*Work required:*
Continue the news report on the closing of Hillside Health Center from the point where it stops.

*Text provided:*
○ ○ ○ ○ ○ ○ ○
PROVIDENCE-- For months before it finally closed its doors, Hillside Health Center was struggling with its bills and running short of critical supplies and food.

Health inspectors knew the nursing home's financial health was poor, but did not close the facility. It was shut down in June after going into bankruptcy.

According to The Providence Journal, interviews with families and employees and a further review of the public records show that Hillside was chronically short of money.

Hillside's former administrator, James Janetakos, said the Health Department inquired about the tenuous finances at Hillside in 2002 and again in 2003.

Around the fall of 2002, Janetakos said, a state nursing home regulator called and said, '' 'Jim, we're just getting a lot of rumors that you're running out of food and running out of medical supplies. Show me you've got it coming in.' "

Sean Woods, Hillside's former human resources director, said that near the end, nine out of every 10 checks bounced.

Company executives have declined requests for comment from The Providence Journal.

The state's ombudsman for the elderly had complained to the Health Department in July 2002 that Hillside's checks to employees were bouncing.

Three months later, the Health Department's spot check of 20 residents found widespread flaws at Hillside, including that some residents were not getting all their medication.

A worker said one man wasn't getting his antiseizure drug because the supply had been out for two months, according to inspection records.

Diabetics said Hillside had stopped handing out the evening snacks they needed.
○ ○ ○ ○ ○ ○ ○
*Data:*
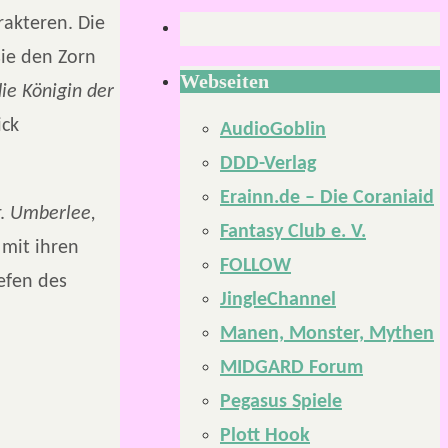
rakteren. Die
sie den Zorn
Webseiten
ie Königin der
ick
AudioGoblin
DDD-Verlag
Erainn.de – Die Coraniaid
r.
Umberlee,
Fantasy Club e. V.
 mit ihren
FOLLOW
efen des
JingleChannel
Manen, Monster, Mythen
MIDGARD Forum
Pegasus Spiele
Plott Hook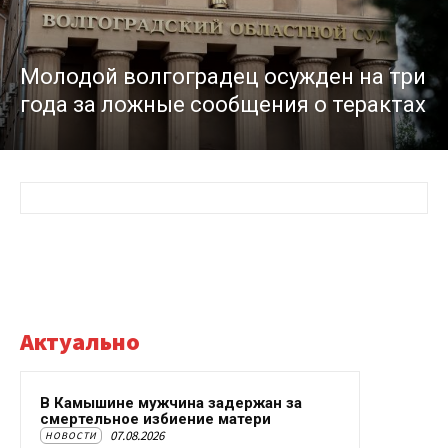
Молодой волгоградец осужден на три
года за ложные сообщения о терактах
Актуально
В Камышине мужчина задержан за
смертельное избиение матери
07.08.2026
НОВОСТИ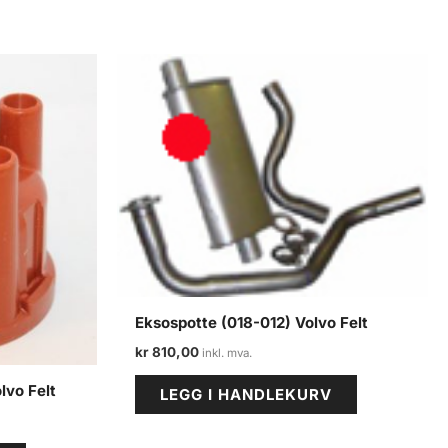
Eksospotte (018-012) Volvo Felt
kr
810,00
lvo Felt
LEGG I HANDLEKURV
○ ○ ○ ○ ○ ○ ○
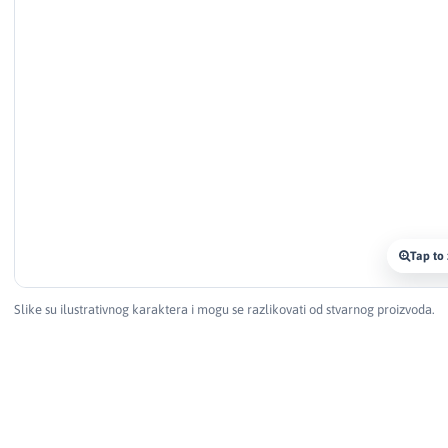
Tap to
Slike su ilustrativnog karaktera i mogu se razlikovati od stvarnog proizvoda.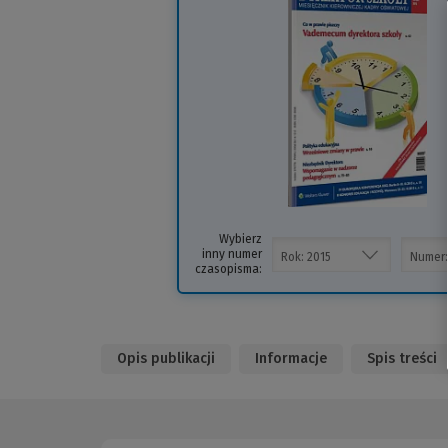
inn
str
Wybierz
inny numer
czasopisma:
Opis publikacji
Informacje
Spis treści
○ ○ ○ ○ ○ ○ ○
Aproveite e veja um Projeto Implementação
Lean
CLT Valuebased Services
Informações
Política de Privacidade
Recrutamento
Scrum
○ ○ ○ ○ ○ ○ ○
*Your response:*
Janetakos said he provided the state a month's worth of invoices, which showed that suppliers of food and medicine would deliver to Hillside only if they were paid cash up front. Hillside, he said, had already been cut off by other food vendors.

Robert Marshall, spokesman for the state Health Department, said the department did not have a record or recollection of asking for those invoices in 2002.

He confirmed that regulators did ask Hillside about payments to food and medical suppliers in 2003.

''We found that minimally adequate supplies were available," he said. ''There may have been some brief period where supplies were short, but this did not continue."

Former staff said they ran short of masks, gloves, soap, and food. Patients recalled being told there was no cream for their coffee, nor teabags.

Air conditioners malfunctioned, as did refrigerators, and one elevator, broken when the home opened, was never repaired.

When the facility finally went into receivership, the temporary administrator appointed to run Hillside discovered at 6:30 the first evening that there wasn't enough food for the next day's breakfast.